# Best Router Bits!?



## pikas (Feb 23, 2009)

Hey guys. I'm relatively new to woodworking. I'm remodeling my kitchen cabinet doors and I was curious what brand I should go with when it comes to router bits? Which type of wood do you guys recommend I use for this porject: Poplar? or maple? I'm was thinking of doing Cathedral style doors. I hope to read some of your comments soon. Thanks.

-Pikas


----------



## lew (Feb 13, 2008)

Someone here recently posted a similar question, maybe try a search of the site. I think I remember CMT and Whiteside were both popular.


----------



## bendisplays (Feb 2, 2009)

pikas,

If you are using router bits for flush trimming laminate, you can use Woodcraft, Rockler, Freud, etc.

If you are looking for a step up from there, you have bits like Amana, and CMT.

Your high end bits are brands such as Onsrud, and Leitz.

If you are routering into wood and not laminates, your basic $15 router bit will be fine. Your profile bits may cost up to around $30 to $35.

I have Leitz bits that are over $200 each. I run them in my cncs. There are many different ranges of router bits available and most of your basic bits will do a good job. If you want the best in the class for non cnc bits, then I would go with CMT, or Amana. You will have to be own judge and see if their quality justifies the extra expense. CMT bits seem to be around 50% to a little over 100% more expensive than a basic bit and Amana cutters are a little more expensive yet.

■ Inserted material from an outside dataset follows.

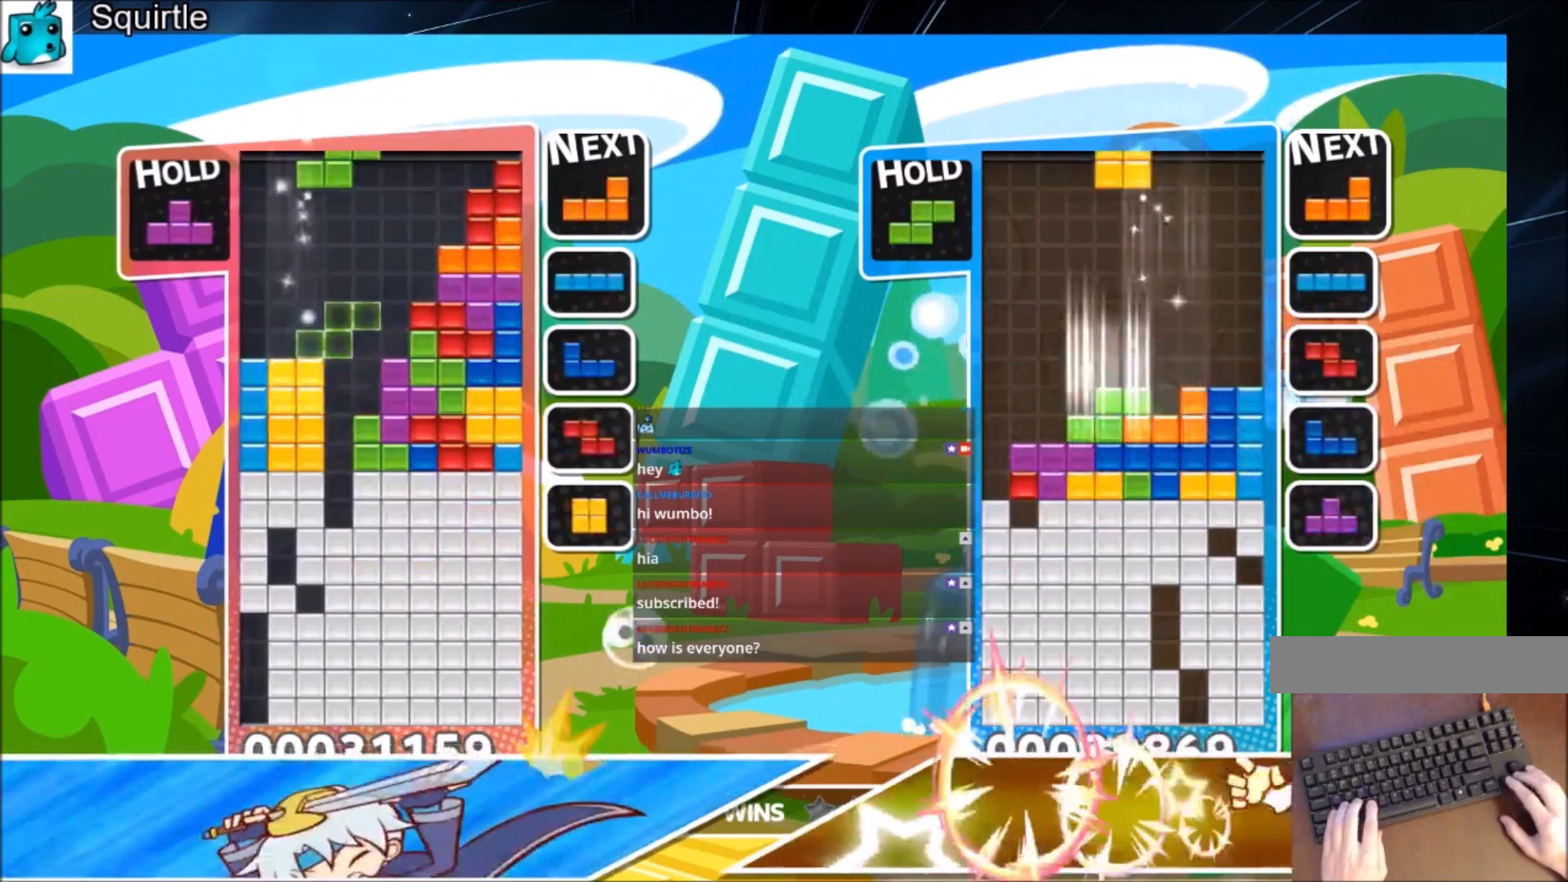
{"keys": ["left", "x"], "events": [[33, "left", "down"], [233, "c", "down"], [433, "c", "up"], [500, "x", "down"]]}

From past experience, I can dull a CMT or an Amana in one day after cutting many parts. The place where I see more quality is in the bearings of the brands like Amanas and CMTs. I will still spin the bearings on Amanas and CMTS. If you want really good bits, then I would go with Onsrud bits. However, I dont beleive Onsrud offers flush trim bits. I would get the less expensive bits unless you are going to make a lot of cuts or unless you are making specialized cuts. That is just my 2 cents.

Cheers,

Ben


----------



## closetguy (Sep 29, 2007)

I am partial to Freud, Onsrud, and CMT. I agree with bendisplays, I have had bearings fly apart during use. When they get hot, the raceways will expand and bearings will fly everywhere. Occasional use is ok, but if you are doing production runs, look out. I only use Onsrud for all my straight spiral bits. They tend to last forever. Cheap bits just won't stay sharp long and will start burning the wood.


----------



## Moai (Feb 9, 2009)

CMT, FREUD or WHITESIDE have sets especifically for Cabinetmaking(Doors), Woodcraft.com can give you an idea about it.
If you are considering stained doors, then poplar would be a good choice. Otherwise you can use any NICE hardwood according the budget you have.


----------



## ewhitman (Jan 30, 2009)

First of all, Welcome to Lumberjocks! It's a great place with lots of great people. I hope you enjoy it here. 
If you don't want to spend a lot, Whiteside Router Bits are a great bit for the price. They are ranked number in in value and sometimes get ranked number one in overall performance. Another great router bit is Southeast. They are much less expensive than Freud, Amana, and even Whiteside, but are a great router bit. We were sent two router bits for an analysis the other day. One was Whiteside, and the other was Southeast. The southeast router bit was actually better in some ways. We didn't perform any performance tests, but the Southeast bit had a much better brazed joint which will prevent the carbide from breaking, and had fewer rips and imperfections on the shank. When compared: 
Steel body - both appear to be cast with Whiteside bit having a rougher grain
Brazing - The brazing on the Whiteside bit drew back into the gap which question if the steel and carbide were prepared properly. The brazing on the Southeast flowed out onto the steel which suggests properly prepared steel. 
Grinding - the Whiteside bit was ground with a coarser wheel. The Southeast bit has vertical, very fine grind marks. 
The Whiteside blade has a straight top while the other has a rounded top. The rounded top is sometimes called a "waterfall" grind and is generally considered superior as it allows for better control of fiber spring back. 
Like everyone else said, just depends on how much you want to spend. If you don't want to spend a lot, Southeast is a good alternative. Whiteside is also still a very good Router Bit for it's cost. Amana and CMT are really great, but will cost you. There are more pictures and comparisons if you want to see them. Whiteside vs Southeast


----------



## Chipncut (Aug 18, 2006)

I have had good results with MLCS. also free shipping.


----------



## core10 (Apr 10, 2008)

I'll second MLCS. Times are tough economically, and I'm stingy to begin with. Plus, being a beginner you won't have a heart attack the first time you set the router down wrong or hit a nail and shatter that $50-$200 bit!


----------



## JohnGray (Oct 6, 2007)

Ditto to what Dick & Barb said. *MLCS*


----------



## Rogue (Nov 24, 2008)

Frued is the way to go. Their stile and rail sets are excellent! Their panel bits esspecially. They have a two stage cutter that gives them the cleanest cut of the many I have used. And they are a little more avalible than some of the others.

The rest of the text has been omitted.